Stephanie Nesbitt

Personal information
- Born: 10 August 1985 (age 41) Toronto, Ontario, Canada
- Height: 165 cm (5 ft 5 in)
- Weight: 52 kg (115 lb)

Sport
- Sport: Synchronized Swimming

Medal record
Women's synchronized swimming
Representing the United States
Olympic Games
| Bronze medal – third place | 2004 Athens | Team |

= Stephanie Nesbitt =

American synchronized swimmer

Stephanie Nesbitt (born 10 August 1985) is a Canadian-born American competitor in synchronized swimming who won a bronze medal in team competition at the 2004 Athens Olympics.

== Early life ==
Nesbitt was born in Toronto, Canada, on 10 August 1985. Stephanie's mother Sue Baross Nesbitt served as a synchronized swimming champion and coached the Riverside Aquettes, and in 1973 and 1975 was a world champion in team competition. Stephanie's younger sister, Barbara Nesbitt, who attended Ohio State, competed as a synchronized swimmer and was a synchronized coach and trainer.

==Career highlights==
Stephanie began swimming with the Riverside Aquettes in Riverside, CA, as a child. In 1994, she took first place in the Junior National Duet Championship with fellow Riverside AQuettes team member Courtenay Stewart. In 2002, she placed second in the duet competition with Sara Lowe at the VIII Junior World Championships in Montreal, and was a member of the USA Team that came in 3rd place at the X FINA World Cup in Zurich, Switzerland. She was a member of the USA Team that placed 3rd overall and in Free Routine Combination at the X World Aquatic Championships in Barcelona, Spain, in 2003, before she went on to participate with the team that took first at the XIV Pan American Games in Santo Domingo, Dominican Republic.

==2004 Olympics==
Stephanie won an Olympic bronze medal at the 2004 Summer Olympics, in Athens, in the Women's synchronized team competition. The Russian synchronized swimming team had been highly dominant in previous Olympics, and had won nearly every synchronized event they had entered since the 2004 Olympics.
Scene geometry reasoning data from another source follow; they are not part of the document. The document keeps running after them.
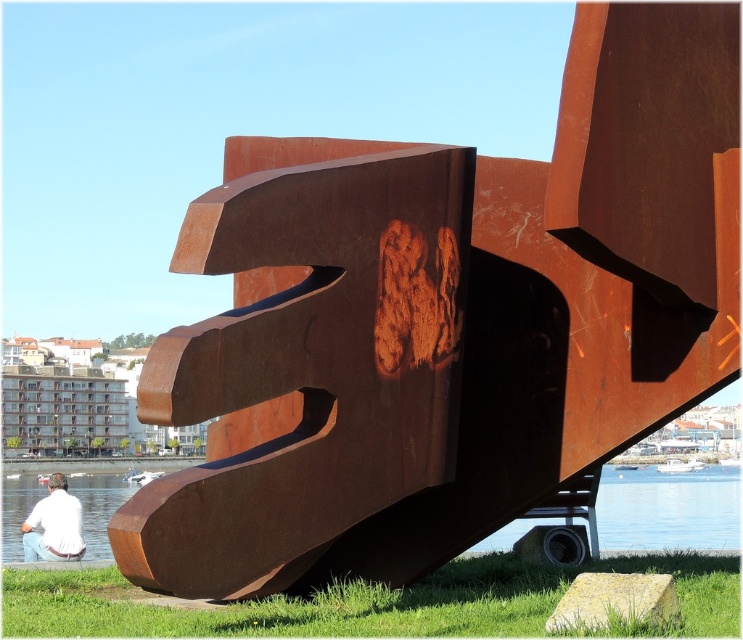
Question: Which of the following is the farthest from the observer?

Choices:
 (A) green grass at lower center
 (B) clear blue water at lower center
 (C) white shirt at lower left

Answer: (C)

Question: Can you confirm if clear blue water at lower center is positioned below white shirt at lower left?

Choices:
 (A) yes
 (B) no

Answer: (B)

Question: Which object appears closest to the camera in this image?

Choices:
 (A) green grass at lower center
 (B) clear blue water at lower center
 (C) white shirt at lower left

Answer: (A)

Question: Is green grass at lower center smaller than clear blue water at lower center?

Choices:
 (A) no
 (B) yes

Answer: (B)

Question: Which is nearer to the green grass at lower center?

Choices:
 (A) white shirt at lower left
 (B) clear blue water at lower center

Answer: (A)

Question: Can you confirm if green grass at lower center is positioned above clear blue water at lower center?

Choices:
 (A) no
 (B) yes

Answer: (B)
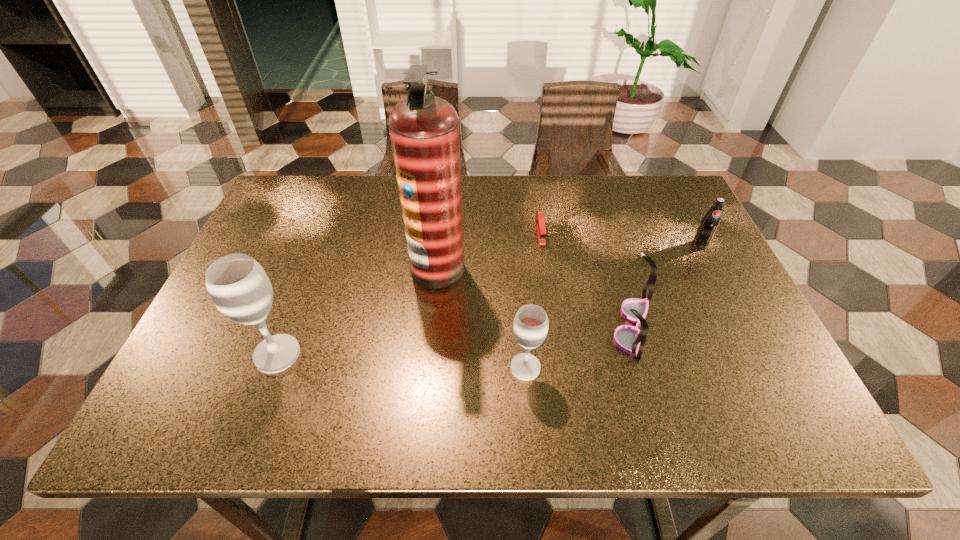
Where is `the taller wineglass`? The height and width of the screenshot is (540, 960). the taller wineglass is located at coordinates (239, 287).

Locate an element on the screen. Image resolution: width=960 pixels, height=540 pixels. the left wineglass is located at coordinates (239, 287).

Identify the location of the fourth object from right to left. The height and width of the screenshot is (540, 960). (530, 327).

Identify the location of the right wineglass. This screenshot has height=540, width=960. (530, 327).

This screenshot has width=960, height=540. I want to click on the fifth object from right to left, so click(424, 130).

In order to click on fire extinguisher in this screenshot , I will do `click(424, 130)`.

Image resolution: width=960 pixels, height=540 pixels. Identify the location of pop. (708, 226).

Where is `the shortest object`? This screenshot has width=960, height=540. the shortest object is located at coordinates (540, 221).

You are a GUI agent. You are given a task and a screenshot of the screen. Output one action in this format:
    pyautogui.click(x=<x>, y=<y>)
    Task: Click on the fourth object from left to right
    This screenshot has height=540, width=960.
    Given the screenshot: What is the action you would take?
    pyautogui.click(x=540, y=221)

Identify the location of the second object from right to left. (630, 339).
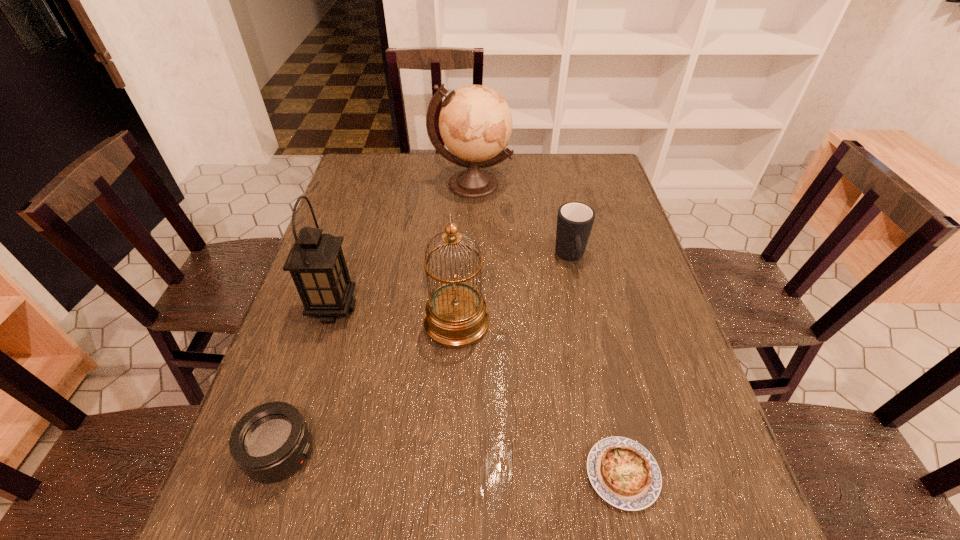
The width and height of the screenshot is (960, 540). In the image, there is a desktop. In order to click on vacant area at the right edge in this screenshot , I will do `click(653, 433)`.

Find the location of `blank space at the far left corner of the desktop`. blank space at the far left corner of the desktop is located at coordinates (353, 171).

At what (x,y) coordinates should I click in order to perform the action: click on free location at the far right corner of the desktop. Please return your answer as a coordinate pair (x, y). Image resolution: width=960 pixels, height=540 pixels. Looking at the image, I should click on (603, 171).

At what (x,y) coordinates should I click in order to perform the action: click on vacant area that lies between the lantern and the second shortest object. Please return your answer as a coordinate pair (x, y). Looking at the image, I should click on (307, 381).

Locate an element on the screen. This screenshot has width=960, height=540. vacant point located between the third shortest object and the globe is located at coordinates (521, 221).

Where is `free space between the quiche and the lantern`? Image resolution: width=960 pixels, height=540 pixels. free space between the quiche and the lantern is located at coordinates (478, 392).

Locate an element on the screen. This screenshot has width=960, height=540. free spot between the second shortest object and the mug is located at coordinates (426, 355).

This screenshot has width=960, height=540. I want to click on vacant space that's between the fourth tallest object and the globe, so click(x=521, y=221).

At what (x,y) coordinates should I click in order to perform the action: click on free space between the fifth tallest object and the fourth tallest object. Please return your answer as a coordinate pair (x, y). Looking at the image, I should click on [x=426, y=355].

Identify the location of free space that is in between the second shortest object and the third shortest object. This screenshot has width=960, height=540. (426, 355).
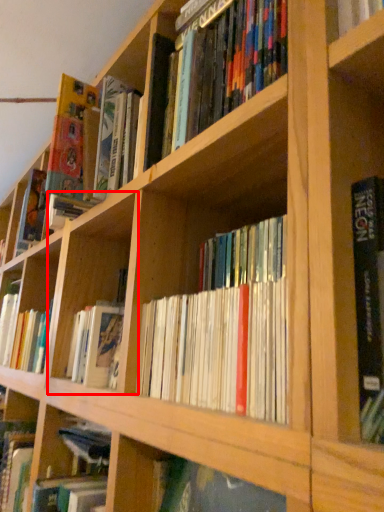
Question: From the image, what is the correct spatial relationship of cabinet (annotated by the red box) in relation to shelf?

Choices:
 (A) right
 (B) left

Answer: (B)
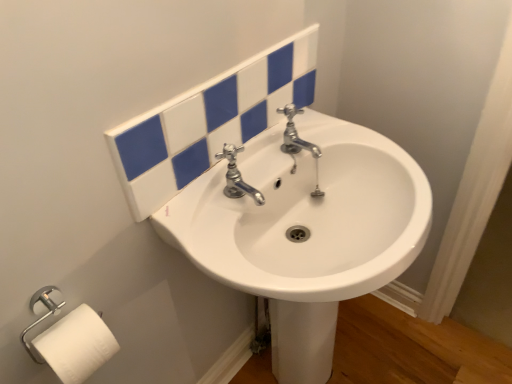
Where is `vacant area that lies in front of polished chrome faucet at center`? Image resolution: width=512 pixels, height=384 pixels. vacant area that lies in front of polished chrome faucet at center is located at coordinates (237, 256).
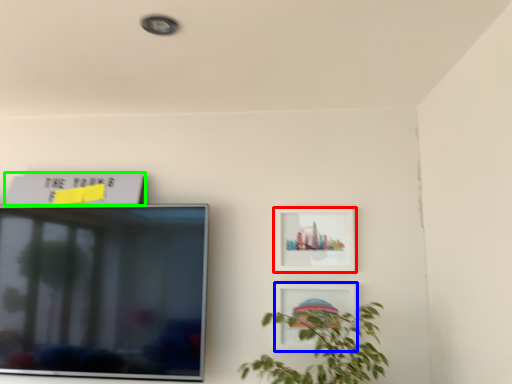
Question: Considering the real-world distances, which object is farthest from picture frame (highlighted by a red box)? picture frame (highlighted by a blue box) or picture frame (highlighted by a green box)?

Choices:
 (A) picture frame
 (B) picture frame

Answer: (B)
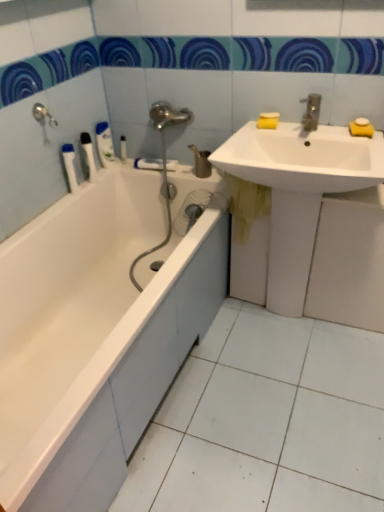
Identify the location of free space that is in between metallic silver towel bar at center and white plastic toilet brush at upper left, positioned as the 3th toiletry in left-to-right order. The height and width of the screenshot is (512, 384). (139, 168).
The Japanese team had taken the silver in the team compeitition in 2000, and did the same in 2004. After winning her medal, she was honored with a parade on Main Street in her home town of Riverside, California.

In August 2008, Stephanie performed in Le Reve, a synchronized swimming act with around 14 performers, which included four international Olympians. La Reve performed at the Wynn Las Vegas Hotel. In 2009, Stephanie attended Sierra College.

===Honors===
In conjunction with the U.S. 2004 Olympic Team for Synchronized Swimming, Stephanie was a U.S.S. Athlete of the Year. She was a U.S.O.C. Sportswoman of the Year, and was nominated for the James E. Sullivan Award.